The colours are much brighter and more solid - it looks like both the cotton and wool took up the dye. The speckles bloomed and blended into the background colour quite a bit creating more of a tonal variation than true speckles. The colours blended very well.

*I also popped a tiny bit of Bendigo Woollen Mills cotton in with the galaxy batch to see how it would dye up using bicarb soda. The colours are bright but again the speckles spread. My guess is the bicarb soda does’t cause a quick enough reaction to set the colours and create a good speckle. I may try some Wool Cotton with soda ash and see how it fairs!


Tencel DK

100% Tencel

Wow, this stuff is shiny! Even before adding colour the Tencel is glowing and after dyeing it’s almost like there’s a light permanently shining on it! The Tencel took the dyed beautifully and the colours are vivid and saturated. The black in the galaxy is very black and the speckles reasonably sharp but have amazing colour.

Vegan #1 Blend

30% Linen, 70% Natural Bamboo

The yarn feels like linen but slightly softer and has a bit of a shine like bamboo. It took the dye very well, the colours are saturated, though they all have a slightly ‘natural’ look from the off white colour of the linen, especially when compared to the pima cotton. The speckles spread but not as much as on the Wool Cotton.

DK Pure Cotton Yarn

100% Australian Super Cotton from Full Circle Fibres

This yarn is made of lots of fine threads twisted together and I feel like it will soften with time like linen does. The colour is beautiful and pretty bright which I honestly didn’t expect for a minimally processed fibre like this. There are random little white flecks where the dye didn’t penetrate all the way through but I think with longer presoaking and more effort to ensure saturation this issue will go away. The speckles spread a lot but not as much as the Wool Cotton.



100% recycled cotton

This yarn is like a cross between Tencel and cotton. It is made from waste cotton (cotton lint) that is a by-product of cotton processing. This lint is used as a cellulose source (the same as wood pulp is used to make Tencel) in a closed-loop system (so the chemicals and water are reused over and over again) to make fibre that is smooth, shiny (not quite as shiny as Tencel) and with gorgeous drape. 
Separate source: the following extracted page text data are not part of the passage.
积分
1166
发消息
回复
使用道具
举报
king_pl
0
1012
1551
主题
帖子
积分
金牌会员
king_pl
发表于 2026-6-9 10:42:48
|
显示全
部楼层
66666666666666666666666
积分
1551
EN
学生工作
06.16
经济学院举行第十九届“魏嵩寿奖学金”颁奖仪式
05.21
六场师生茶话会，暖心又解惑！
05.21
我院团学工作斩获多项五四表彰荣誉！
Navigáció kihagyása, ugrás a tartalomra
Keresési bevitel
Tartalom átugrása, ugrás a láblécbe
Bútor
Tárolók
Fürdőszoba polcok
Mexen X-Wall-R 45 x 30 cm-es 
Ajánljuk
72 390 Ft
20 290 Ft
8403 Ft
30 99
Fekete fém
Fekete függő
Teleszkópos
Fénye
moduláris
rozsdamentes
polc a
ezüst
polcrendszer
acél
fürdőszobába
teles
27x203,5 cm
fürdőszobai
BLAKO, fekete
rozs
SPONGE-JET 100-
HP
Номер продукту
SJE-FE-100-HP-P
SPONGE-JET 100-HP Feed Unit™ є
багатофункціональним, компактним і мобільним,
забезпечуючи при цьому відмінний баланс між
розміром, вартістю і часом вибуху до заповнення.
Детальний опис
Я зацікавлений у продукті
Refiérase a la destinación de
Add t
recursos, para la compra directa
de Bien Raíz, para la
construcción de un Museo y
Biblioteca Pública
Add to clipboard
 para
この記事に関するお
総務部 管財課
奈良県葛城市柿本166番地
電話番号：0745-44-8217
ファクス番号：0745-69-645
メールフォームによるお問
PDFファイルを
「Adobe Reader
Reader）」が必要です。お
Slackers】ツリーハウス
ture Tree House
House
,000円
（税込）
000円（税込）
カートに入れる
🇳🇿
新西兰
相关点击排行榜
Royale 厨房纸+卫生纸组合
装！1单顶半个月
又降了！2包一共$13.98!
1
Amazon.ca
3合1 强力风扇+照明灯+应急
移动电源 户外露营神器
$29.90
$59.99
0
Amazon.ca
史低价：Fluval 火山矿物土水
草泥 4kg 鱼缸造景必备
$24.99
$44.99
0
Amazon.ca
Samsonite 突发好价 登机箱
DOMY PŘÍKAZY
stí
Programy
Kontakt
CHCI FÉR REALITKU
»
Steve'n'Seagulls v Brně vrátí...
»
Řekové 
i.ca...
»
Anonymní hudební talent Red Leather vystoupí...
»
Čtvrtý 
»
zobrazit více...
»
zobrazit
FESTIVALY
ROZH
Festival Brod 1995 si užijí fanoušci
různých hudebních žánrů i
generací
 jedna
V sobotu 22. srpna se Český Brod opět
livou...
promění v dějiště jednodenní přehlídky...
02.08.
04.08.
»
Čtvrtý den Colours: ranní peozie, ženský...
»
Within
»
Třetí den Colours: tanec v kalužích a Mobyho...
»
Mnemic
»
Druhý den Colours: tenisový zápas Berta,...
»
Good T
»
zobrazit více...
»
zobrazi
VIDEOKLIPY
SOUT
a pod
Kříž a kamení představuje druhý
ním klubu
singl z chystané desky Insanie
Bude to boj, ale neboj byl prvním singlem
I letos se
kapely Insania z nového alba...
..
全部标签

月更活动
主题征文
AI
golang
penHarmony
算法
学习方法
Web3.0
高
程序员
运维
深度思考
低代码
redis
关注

And just like Tencel it took the dye amazingly. The colours are bright and almost glowing and the speckles are sharp. The colours blended nicely and the black is dark but shows the speckles over it well.


The photos show Tencel vs Cupro (right in Summer Rainbow) and Tencel vs Pima Cotton vs Cupro (below in Galaxy).


So now that you’ve made it through all of that what base would you like to get your hands on?

I currently have 2kgs each of the Natural Fluff, Cupro and the 4ply Wool Cotton to add to my shop as dyed to order bases because they’re a bit different to what is normally available but I’d love to add some more.